Pakar psikologi forensik Reza Indragiri Amriel. Foto JawaPos.com
Pakar psikologi forensik Reza Indragiri Amriel. Foto JawaPos.com

POJOKSATU.id, JAKARTA – Pakar psikologi forensik Reza Indragiri Amriel menyayangkan narasi yang dilontarkan eks Komisioner Komnas HAM Natalius Pigai.

Itu terkait pernyataan Natalius Pigai yang mengaitkan pelabelan kelompok kriminal bersenjata (KKB) di Papua dengan agama tertentu.

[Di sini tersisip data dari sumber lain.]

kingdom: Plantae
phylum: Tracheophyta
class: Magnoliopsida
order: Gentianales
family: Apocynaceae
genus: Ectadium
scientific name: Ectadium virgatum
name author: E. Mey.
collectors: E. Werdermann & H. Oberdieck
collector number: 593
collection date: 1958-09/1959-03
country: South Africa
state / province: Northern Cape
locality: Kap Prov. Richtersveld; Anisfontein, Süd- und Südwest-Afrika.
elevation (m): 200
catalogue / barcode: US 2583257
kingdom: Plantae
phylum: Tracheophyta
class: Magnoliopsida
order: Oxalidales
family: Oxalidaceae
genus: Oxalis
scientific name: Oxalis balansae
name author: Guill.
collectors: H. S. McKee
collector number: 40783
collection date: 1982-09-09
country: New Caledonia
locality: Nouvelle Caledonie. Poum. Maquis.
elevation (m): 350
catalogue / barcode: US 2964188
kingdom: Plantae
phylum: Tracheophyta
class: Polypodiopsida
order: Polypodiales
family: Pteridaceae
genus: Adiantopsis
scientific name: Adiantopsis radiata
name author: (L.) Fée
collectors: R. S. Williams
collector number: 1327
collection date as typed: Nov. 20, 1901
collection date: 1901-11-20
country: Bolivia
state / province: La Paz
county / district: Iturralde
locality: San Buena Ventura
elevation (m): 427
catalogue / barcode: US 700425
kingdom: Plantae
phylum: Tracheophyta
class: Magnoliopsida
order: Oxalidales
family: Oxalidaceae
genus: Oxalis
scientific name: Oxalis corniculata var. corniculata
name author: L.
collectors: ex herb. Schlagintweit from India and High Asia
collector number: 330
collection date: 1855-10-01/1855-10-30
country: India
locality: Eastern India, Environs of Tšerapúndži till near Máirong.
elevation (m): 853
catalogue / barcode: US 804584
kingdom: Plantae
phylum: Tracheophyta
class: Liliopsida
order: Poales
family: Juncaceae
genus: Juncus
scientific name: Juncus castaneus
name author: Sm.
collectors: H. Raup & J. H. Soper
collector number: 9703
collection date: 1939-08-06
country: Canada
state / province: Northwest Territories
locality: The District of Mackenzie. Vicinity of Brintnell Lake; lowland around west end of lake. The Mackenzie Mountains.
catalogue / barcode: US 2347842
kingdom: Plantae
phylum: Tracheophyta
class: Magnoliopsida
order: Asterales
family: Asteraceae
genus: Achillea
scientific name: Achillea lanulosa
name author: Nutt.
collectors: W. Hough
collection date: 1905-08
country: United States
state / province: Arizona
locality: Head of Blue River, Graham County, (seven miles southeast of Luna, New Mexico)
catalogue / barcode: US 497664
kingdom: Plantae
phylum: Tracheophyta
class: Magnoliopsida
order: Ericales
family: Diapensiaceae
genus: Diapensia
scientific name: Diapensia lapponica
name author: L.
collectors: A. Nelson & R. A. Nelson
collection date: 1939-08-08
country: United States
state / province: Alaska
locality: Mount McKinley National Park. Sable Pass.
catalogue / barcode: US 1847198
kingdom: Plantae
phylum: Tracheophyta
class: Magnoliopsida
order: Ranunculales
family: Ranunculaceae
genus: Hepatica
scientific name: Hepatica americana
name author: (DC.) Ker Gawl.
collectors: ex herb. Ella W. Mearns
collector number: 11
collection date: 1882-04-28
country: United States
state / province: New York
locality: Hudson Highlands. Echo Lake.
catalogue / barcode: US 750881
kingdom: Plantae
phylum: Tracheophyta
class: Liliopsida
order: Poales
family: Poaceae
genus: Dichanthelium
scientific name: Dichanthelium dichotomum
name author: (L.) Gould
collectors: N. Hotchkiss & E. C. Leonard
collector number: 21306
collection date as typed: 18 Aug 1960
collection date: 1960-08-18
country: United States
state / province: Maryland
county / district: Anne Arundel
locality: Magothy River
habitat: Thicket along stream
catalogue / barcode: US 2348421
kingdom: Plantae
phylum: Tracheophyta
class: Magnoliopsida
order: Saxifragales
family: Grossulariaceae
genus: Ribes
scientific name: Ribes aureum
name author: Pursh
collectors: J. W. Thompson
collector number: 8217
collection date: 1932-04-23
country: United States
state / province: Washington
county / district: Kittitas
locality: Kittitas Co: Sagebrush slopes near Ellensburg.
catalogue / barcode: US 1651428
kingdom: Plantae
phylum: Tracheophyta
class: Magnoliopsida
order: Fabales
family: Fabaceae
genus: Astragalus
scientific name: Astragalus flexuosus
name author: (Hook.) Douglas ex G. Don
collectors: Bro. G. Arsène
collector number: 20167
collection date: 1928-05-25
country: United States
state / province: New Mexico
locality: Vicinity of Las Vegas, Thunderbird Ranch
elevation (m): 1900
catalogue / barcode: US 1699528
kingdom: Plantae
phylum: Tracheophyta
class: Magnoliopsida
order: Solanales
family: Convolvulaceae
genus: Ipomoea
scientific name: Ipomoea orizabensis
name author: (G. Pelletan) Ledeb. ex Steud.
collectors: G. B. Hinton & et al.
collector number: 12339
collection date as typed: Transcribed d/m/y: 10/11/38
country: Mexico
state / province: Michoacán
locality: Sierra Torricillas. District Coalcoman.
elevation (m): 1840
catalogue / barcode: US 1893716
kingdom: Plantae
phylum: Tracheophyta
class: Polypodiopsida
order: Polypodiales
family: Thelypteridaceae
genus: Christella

Label KKB teroris itu disematkan pemerintah karena aksi yang selama ini dilakukan KKB merupakan teror tehadap warga sipil.

“Yang juga perlu diantisipasi adalah manuver tokoh di Jakarta,” kata Reza Indragiri dalam keterangan yang diterima JPNN.com (jaringan PojokSatu.id), Jumat (30/4/2021).


Reza pun mengaku selama ini sudah mengamati berbagai stigma dan narasi Natalius Pigai.

BACA: Kaitkan KKB Teroris dengan Kristen, Ferdinand Beberkan Kesalahan Fatal Pola Pikir Natalius Pigai

Ia menilai, Pigai terkesan mengarahkan bahwa pemerintah tengah melancarkan state terrorism terhadap masyarakat Papua.

Hari ini, kata Reza, Pigai menggunakan cara lain lagi.

“Dia melontarkan counter narrative dengan membangun framing ‘negara versus teroris’ sebagai benturan antara agama satu dengan agama lainnya,” ungkap Reza.

Alumnus Fakultas Psikologi UGM ini khawatir, counter narrative sedemikian rupa merupakan bentuk penghasutan.

Yang terjadi kemudian adalah, dapat mengondisikan terjadinya pertikaian horizontal.